The United States should not be helping the worst autocrats in the world launder the proceeds of their corruption in our own banks. U.S. banks are not required to provide the IRS with information about bank accounts owned by foreigners, unlike those owned by U.S. citizens.
A recently proposed regulation to fix this problem has met stiff resistance from some members of Congress, including Rep. Bill Posey (R-Fla.), Rep. Gregory Meeks (D-N.Y.) and Sen. Marco Rubio (R-Fla.), who are more concerned with keeping the proceeds of corruption and other crimes in our banks than cracking down on the use of U.S. banks for this kind of international financial crime.
The proposed regulation would allow the IRS to monitor the deposits of non-residents and could in the future be used to better prosecute money laundering and corruption.

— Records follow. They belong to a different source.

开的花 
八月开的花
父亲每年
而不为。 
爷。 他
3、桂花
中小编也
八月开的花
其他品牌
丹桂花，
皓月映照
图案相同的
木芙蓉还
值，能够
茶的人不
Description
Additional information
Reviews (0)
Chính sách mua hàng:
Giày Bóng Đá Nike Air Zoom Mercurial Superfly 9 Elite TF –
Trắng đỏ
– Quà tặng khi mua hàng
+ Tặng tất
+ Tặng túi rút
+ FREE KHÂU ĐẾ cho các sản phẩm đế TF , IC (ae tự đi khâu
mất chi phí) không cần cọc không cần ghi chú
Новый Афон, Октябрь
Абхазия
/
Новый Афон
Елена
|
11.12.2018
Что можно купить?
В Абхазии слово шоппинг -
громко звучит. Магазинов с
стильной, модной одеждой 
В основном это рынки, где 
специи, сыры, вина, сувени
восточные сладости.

Furthermore, corrupt regimes, as well as drug cartels, arms dealers and tax evaders use U.S. shell corporations to hide their stolen wealth abroad.
Teodorin Obiang himself allegedly used U.S. shell companies to do business in the United States without counterparts knowing with whom they were dealing. Senators Carl Levin (D-Mich.) and Chuck Grassley (R-Iowa) introduced a bipartisan bill, the Incorporation Transparency and Law Enforcement Assistance Act, this summer to eliminate shell corporations, and a companion bill was recently introduced in the House by Representatives Maloney (D-N.Y.), Frank (D-Mass.) and Lynch (D-Mass.).

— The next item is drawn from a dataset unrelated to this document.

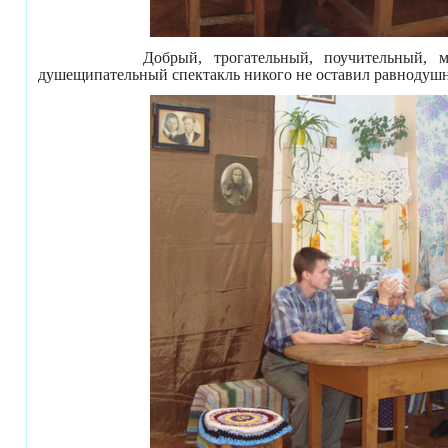
Добрый, трогательный, поучительный, 
душещипательный спектакль никого не оставил равнодуш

We can help ensure that no corrupt public official, or any other criminal, can legally hide behind a U.S. corporate vehicle ever again by passing these bills. U.S. anonymous corporate vehicles are especially valuable to money launderers because they garner fewer questions than similarly anonymous corporations based in exotic places like the Cayman Islands.
By not acting, the U.S. would be implicitly enabling not just Teodorin and Teodoro Obiang, but countless other corrupt public officials, organizations, and individuals throughout the world. We have a moral imperative to act and right this wrong. On International Anti-Corruption Day, we should declare that the United States will be part of the solution to the rampant corruption that plagues so much of the world, not part of the problem.
Lowe is Legal Counsel and Director of Government Affairs at Global Financial Integrity, a Washington-based research and advocacy organization working to curtail the illicit flow of money.